A breakdown of how different priced segments of art performed in 2024 regarding volume versus value (sourced from Arts Economics via Art Basel & UBS)
A breakdown of where various types of art rank in terms of sales value and volume (sourced from Arts Economics via Art Basel & UBS)
Ed Ruscha (b.1938) | Standard Station, Ten-Cent Western Being Torn in Half (1964) | Sold for around US$68.2 million by Christie's New York | The second most expensive lot sold in 2024 and the most expensive Post-War and Contemporary painting
Looking at Post-War and Contemporary, the value of sales has decreased. That being said, it continues to be the largest segment of the fine art auction market, with sales volume having grown by 5% this year to a 10-year record high. The United States was still the major market for this sector, with paintings such as Ed Ruscha’s record-setting Standard Station, Ten-Cent Western Being Torn in Half (1964).
Following Post-War and Contemporary, Modern art was the second largest section of the market, but its rapid post-pandemic recovery has faltered, leaving it at levels before 2019. While the volume of sales has increased by 17% this year, the total value of these sales has dropped to less than half of the value in 2014.
The third largest part of the fine arts market was Impressionism and Post-Impressionism, which totaled around 14% of the total value and 12% of the total lots sold. While the value dipped from 2023, the volume, like all other sectors, increased, and the area has remained stable, all things considered. Coming out of the pandemic, Impressionism had one of the strongest recoveries of all the fine art branches; however, the supply of lots has dropped dramatically, causing it to be 38% lower in value compared to 2014.

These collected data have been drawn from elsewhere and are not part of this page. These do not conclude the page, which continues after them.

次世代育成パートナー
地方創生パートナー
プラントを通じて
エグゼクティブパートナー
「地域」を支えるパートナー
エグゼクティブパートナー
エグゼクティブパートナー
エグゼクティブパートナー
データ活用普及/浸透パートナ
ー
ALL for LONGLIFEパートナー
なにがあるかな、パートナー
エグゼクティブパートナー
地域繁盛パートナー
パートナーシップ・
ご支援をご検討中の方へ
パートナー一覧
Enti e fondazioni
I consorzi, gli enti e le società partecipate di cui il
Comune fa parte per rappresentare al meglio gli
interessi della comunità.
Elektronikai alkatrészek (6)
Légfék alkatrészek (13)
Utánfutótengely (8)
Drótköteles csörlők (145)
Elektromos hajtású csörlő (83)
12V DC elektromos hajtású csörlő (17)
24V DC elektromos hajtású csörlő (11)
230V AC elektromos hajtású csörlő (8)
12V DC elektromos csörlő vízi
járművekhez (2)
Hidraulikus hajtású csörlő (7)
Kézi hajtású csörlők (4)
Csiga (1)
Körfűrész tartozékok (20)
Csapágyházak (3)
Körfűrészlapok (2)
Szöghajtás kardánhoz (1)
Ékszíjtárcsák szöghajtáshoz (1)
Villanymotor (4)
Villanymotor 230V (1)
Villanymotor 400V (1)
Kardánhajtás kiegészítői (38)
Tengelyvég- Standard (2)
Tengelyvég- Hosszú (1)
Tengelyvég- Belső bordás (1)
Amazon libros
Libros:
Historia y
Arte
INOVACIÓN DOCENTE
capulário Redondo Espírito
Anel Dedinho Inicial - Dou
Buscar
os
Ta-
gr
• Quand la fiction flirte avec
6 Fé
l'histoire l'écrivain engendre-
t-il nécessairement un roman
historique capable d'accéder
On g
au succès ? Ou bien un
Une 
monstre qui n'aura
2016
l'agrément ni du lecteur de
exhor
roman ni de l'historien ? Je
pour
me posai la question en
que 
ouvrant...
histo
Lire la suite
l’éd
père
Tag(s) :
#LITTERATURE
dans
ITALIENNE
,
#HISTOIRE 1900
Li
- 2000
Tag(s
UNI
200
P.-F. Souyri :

Claude Monet (1840-1916) | Nymphéas (1914-1917) | Sold for US$65.5 million by Sotheby's New York | This Monet was the third highest selling lot of the year, and it, along with various other high-profile works, boosted the sales results of the entire Impressionist sector
A comparison of how different types of painting performed in 2024 (sourced from Arts Economics via Art Basel & UBS)

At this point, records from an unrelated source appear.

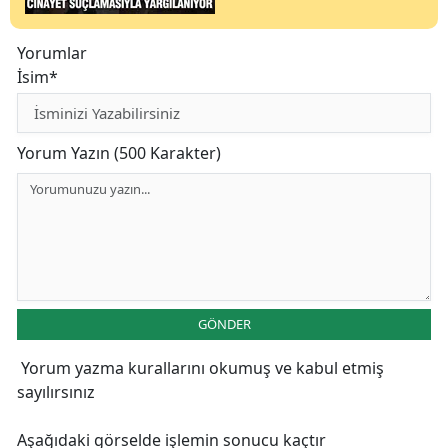
Yorumlar
İsim*
Yorum Yazın (500 Karakter)
GÖNDER
Yorum yazma kurallarını
okumuş ve kabul etmiş
sayılırsınız
Aşağıdaki görselde işlemin sonucu kaçtır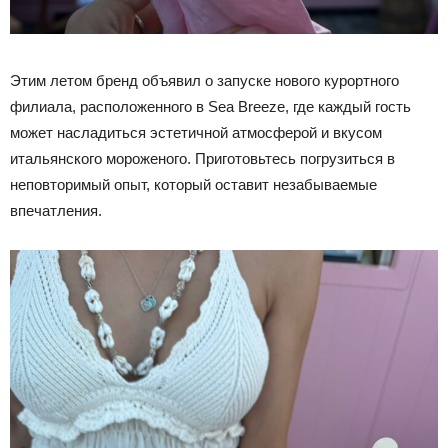
Этим летом бренд объявил о запуске нового курортного
филиала, расположенного в Sea Breeze, где каждый гость
может насладиться эстетичной атмосферой и вкусом
итальянского мороженого. Приготовьтесь погрузиться в
неповторимый опыт, который оставит незабываемые
впечатления.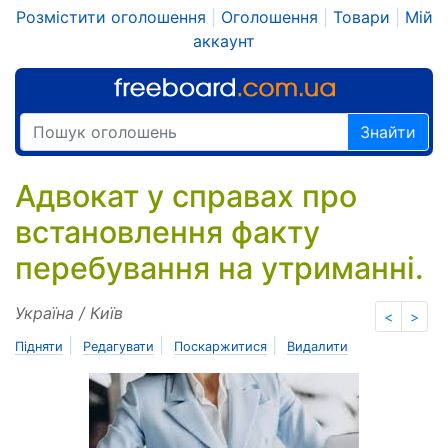
Розмістити оголошення
|
Оголошення
|
Товари
|
Мій
аккаунт
Знайти
Адвокат у справах про
встановлення факту
перебування на утриманні.
Україна / Київ
<
>
|
|
|
Підняти
Редагувати
Поскаржитися
Видалити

Looking towards 2025 and the future:
Looking towards the future, while the world’s developed economies may have in some way recovered to an extent or are in the process of recovering, there are still fears of a global recession, and this may shake the willingness of buyers to spend. Furthermore, there are slowing rates of luxury consumption by the art market’s third-largest market: China. Although the 44% rise in new buyers seen by Christie’s Hong Kong could show some long-term positive trends.

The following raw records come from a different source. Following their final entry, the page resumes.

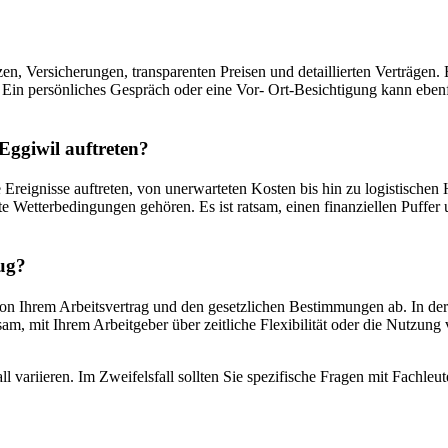
en, Versicherungen, transparenten Preisen und detaillierten Verträgen.
Ein persönliches Gespräch oder eine Vor- Ort-Besichtigung kann ebenfal
ggiwil auftreten?
reignisse auftreten, von unerwarteten Kosten bis hin zu logistischen
Wetterbedingungen gehören. Es ist ratsam, einen finanziellen Puffer u
ug?
 Ihrem Arbeitsvertrag und den gesetzlichen Bestimmungen ab. In der S
sam, mit Ihrem Arbeitgeber über zeitliche Flexibilität oder die Nutzu
l variieren. Im Zweifelsfall sollten Sie spezifische Fragen mit Fachle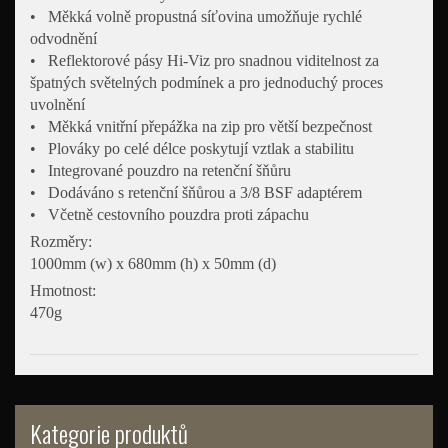
• Měkká volně propustná síťovina umožňuje rychlé
odvodnění
• Reflektorové pásy Hi-Viz pro snadnou viditelnost za
špatných světelných podmínek a pro jednoduchý proces
uvolnění
• Měkká vnitřní přepážka na zip pro větší bezpečnost
• Plováky po celé délce poskytují vztlak a stabilitu
• Integrované pouzdro na retenční šňůru
• Dodáváno s retenční šňůrou a 3/8 BSF adaptérem
• Včetně cestovního pouzdra proti zápachu
Rozměry:
1000mm (w) x 680mm (h) x 50mm (d)
Hmotnost:
470g
Kategorie produktů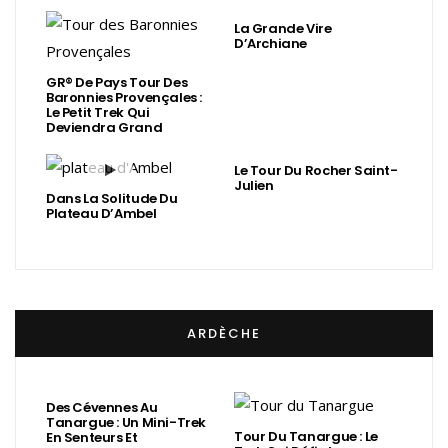
La Grande Vire
D’Archiane
GR® De Pays Tour Des
Baronnies Provençales :
Le Petit Trek Qui
Deviendra Grand
Le Tour Du Rocher Saint-
Julien
Dans La Solitude Du
Plateau D’Ambel
ARDÈCHE
Des Cévennes Au
Tanargue : Un Mini-Trek
Tour Du Tanargue : Le
En Senteurs Et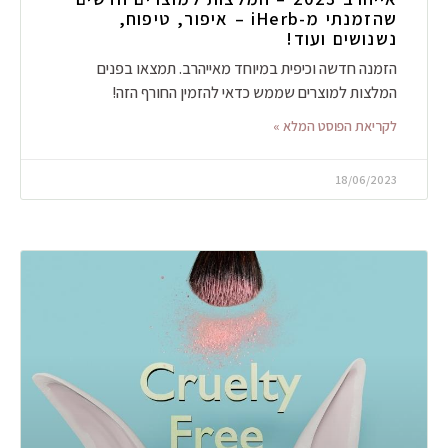
שהזמנתי מ-iHerb – איפור, טיפוח,
נשנושים ועוד!
הזמנה חדשה וכיפית במיוחד מאייהרב. תמצאו בפנים
המלצות למוצרים שממש כדאי להזמין החורף הזה!
לקריאת הפוסט המלא »
18/06/2023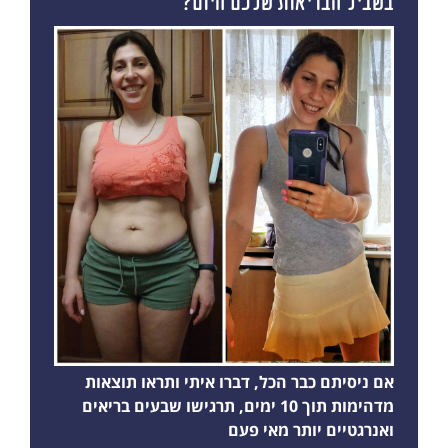
בשביל הבריאות שלכם היום?
אם ניסיתם כבר הכל, דברו איתי ותראו תוצאות
מדהימות תוך 10 ימים, תרגישו שבעים בריאים
ואנרגטיים יותר מאי פעם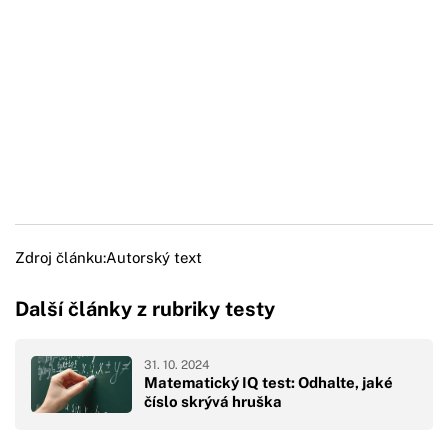
Zdroj článku:
Autorský text
Další články z rubriky testy
31. 10. 2024
Matematický IQ test: Odhalte, jaké
číslo skrývá hruška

The largest elephant in the room is instability caused by tariffs. At the time of writing, China and the US have engaged in a full trade war, which will most likely have ramifications on the art market as the Chinese reduce their appetite for excessive spending and may be less willing to spend their money on foreign brands from hostile countries, according to UBS. There is also a possibility that currency fluctuations, caused by the trade war, may discourage Chinese clients from buying in Hong Kong, as they previously enjoyed a relative discount on art due to the RMB being weaker than the Hong Kong Dollar.
Furthermore, there was already a decline in US-EU art market trade due to the existing tariffs that have hampered the free flow of goods, including art. US tariffs on the EU, which it is unknown if this includes the preexisting punitive tariffs levied under the Biden administration, now sit at 10% and will most likely continue to worsen the movement of art and collections between the regions, further putting off buyers. Additionally, starting from June 2025, the European Union will be enacting new legislation that will hamper and complicate the importing of art from outside the EU, in a move highly criticized by those within the art industry as overcomplicating and hampering their business.